Reflectir sobre isto e, acima de tudo, agir, é um dever de cidadania de todos nós. O exemplo do Leandro faz-nos perceber que não podemos perder tempo. Para ele já não há tempo!
Falei de escolas e de jovens. Mas não posso deixar de falar também na terceira idade: os nossos idosos, pais e avós, que fizeram o melhor que souberam por nós e pela nossa sociedade. Que trabalharam uma vida, contribuíram para o desenvolvimento do País, criaram riqueza com o seu trabalho.
Por isso o País tem uma dívida para com eles e essa dívida cumpre-se com as políticas sociais para a terceira idade, que lhe garanta qualidade de vida.
Esta questão é tanto mais sentida num distrito como o de Portalegre, onde o envelhecimento da população é acentuado pelo despovoamento que o caracteriza.
Vem esta reflexão a propósito de uma situação que é exemplo da insensibilidade do Estado para as questões sociais e da má gestão que o Governo faz em relação aos investimentos públicos e à urgência das medidas que é necessário implementar.

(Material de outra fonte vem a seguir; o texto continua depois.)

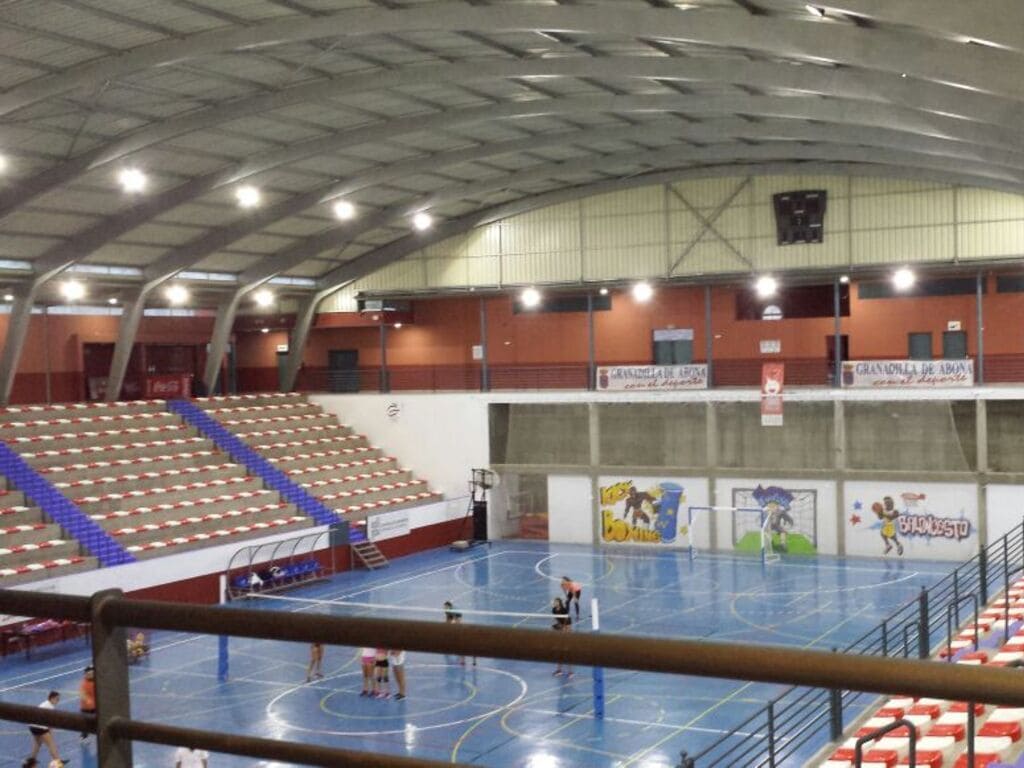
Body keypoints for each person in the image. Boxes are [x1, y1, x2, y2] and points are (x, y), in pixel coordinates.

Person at [25, 690, 63, 768]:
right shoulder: (50, 707)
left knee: (37, 744)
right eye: (57, 699)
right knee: (51, 744)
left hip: (32, 726)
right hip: (40, 727)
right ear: (52, 698)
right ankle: (58, 761)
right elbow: (50, 723)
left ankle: (31, 762)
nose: (58, 701)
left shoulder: (45, 703)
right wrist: (50, 733)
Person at [443, 600, 476, 666]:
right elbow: (447, 619)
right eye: (444, 607)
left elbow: (456, 619)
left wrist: (454, 624)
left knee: (457, 625)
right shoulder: (446, 611)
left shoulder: (454, 610)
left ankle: (465, 661)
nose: (444, 608)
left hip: (457, 615)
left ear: (450, 606)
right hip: (452, 615)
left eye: (446, 607)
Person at [551, 597, 573, 678]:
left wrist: (564, 629)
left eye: (556, 602)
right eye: (554, 602)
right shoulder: (553, 610)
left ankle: (571, 672)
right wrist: (557, 626)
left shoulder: (564, 610)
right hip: (561, 629)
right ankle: (559, 670)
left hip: (567, 627)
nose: (555, 603)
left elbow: (568, 621)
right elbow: (557, 619)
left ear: (560, 603)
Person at [79, 666, 95, 741]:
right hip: (86, 708)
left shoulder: (96, 681)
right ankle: (83, 737)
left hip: (95, 707)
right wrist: (87, 700)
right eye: (88, 674)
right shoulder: (84, 684)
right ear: (85, 674)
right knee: (85, 723)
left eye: (92, 673)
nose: (90, 675)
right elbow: (82, 694)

Refiro-me a um Lar de Idosos construído recentemente no distrito de Portalegre, concretamente na freguesia de Gáfete, e cuja obra representou um investimento público superior a um milhão de euros, com dinheiros do Estado e do Município, e que agora não pode funcionar porque aguarda que o Governo celebre os necessários acordos que permitam aos idosos da Freguesia, principalmente os mais necessitados, usufruir deste recurso.
E tudo isto se passa num concelho, o concelho do Crato, que nos últimos 50 anos perdeu mais de 60% da sua população.
Assim vai andando o País, com um Governo demasiado concentrado na gestão da sua imagem e sem rumo nas políticas sociais, nem capacidade para garantir a responsabilidade social do Estado nas questões da Educação e da Terceira Idade.